I always thought I would age gracefully. I had been told in previous conversations with my own Spirit Helpers that I would not reach my full potential as a Healer until menopause. And yet, as my hair starts to grey and lines appear in my face, I sometimes find myself mourning my woman-self as I face the transition into Crone. I miss my estrogen- the ups and downs of it, the roller coaster ride- even as I sink deeply into the relief of being more grounded with less of it.

We are living longer these days, and retirement has a new meaning. Women are retiring from being moms and wives and finding new and meaningful careers. People 55 and older represent the highest number of new business owners. Many women in their later years win hard-fought battles with illness and disease, and find themselves with the gift of 20 or 30 more productive years ahead. Other women completely discard the cloaks they have worn previously and discover entirely new ways of being in the world. The world needs empowered women of all types if we are to re-balance the patriarchal energies that currently dominate our Earth home. Go on, Crone, own your power. The world needs you.

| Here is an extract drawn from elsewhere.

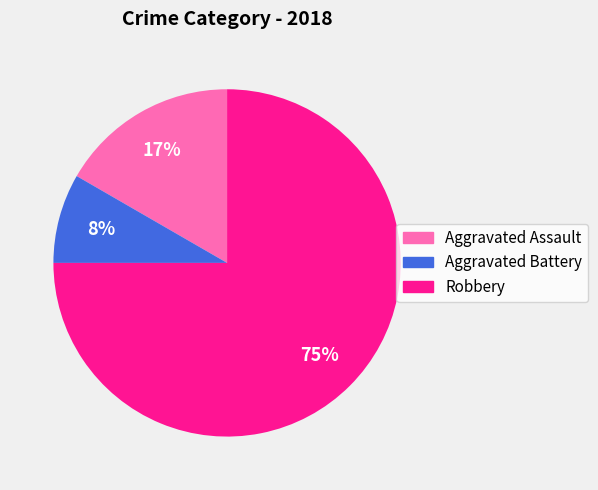

Rank the categories by value from highest to lowest.

Robbery, Aggravated Assault, Aggravated Battery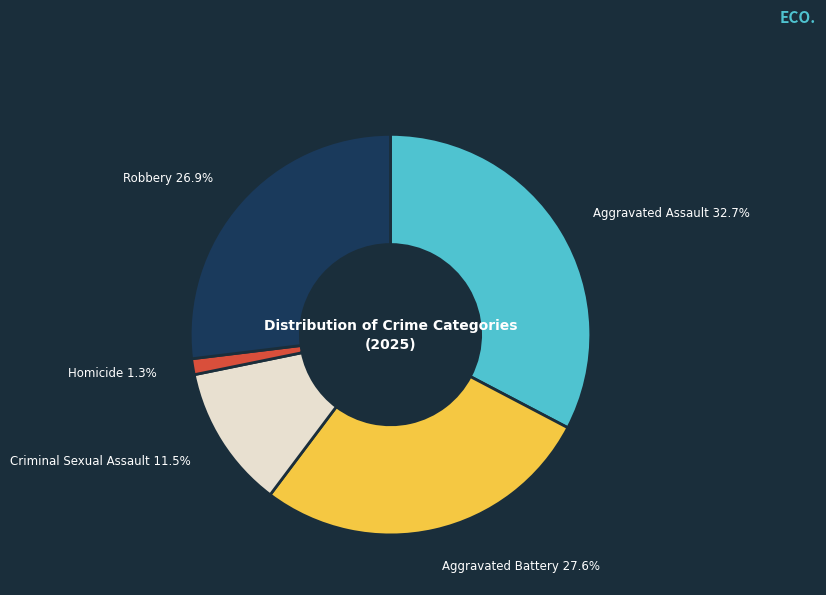

Does any single category account for the majority?

No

[Author's Note: My purpose in these writings is to share my 
personal experiences. I am not suggesting that working with plant 
entheogens is an appropriate path for everyone. In fact, I caution anyone who wishes to work with these plants to do so only after 
great consideration. All people considering this path of 
exploration should work diligently to find authentic healers to 
work with. Persons with addiction issues, those who have been 
diagnosed with mental illness and people with deep emotional 
issues should work directly with healers who have the knowledge 
and professional background to address after-effects that may 
arise from this profound work. All photos posted are attributed to their original source(s) and are not mine.]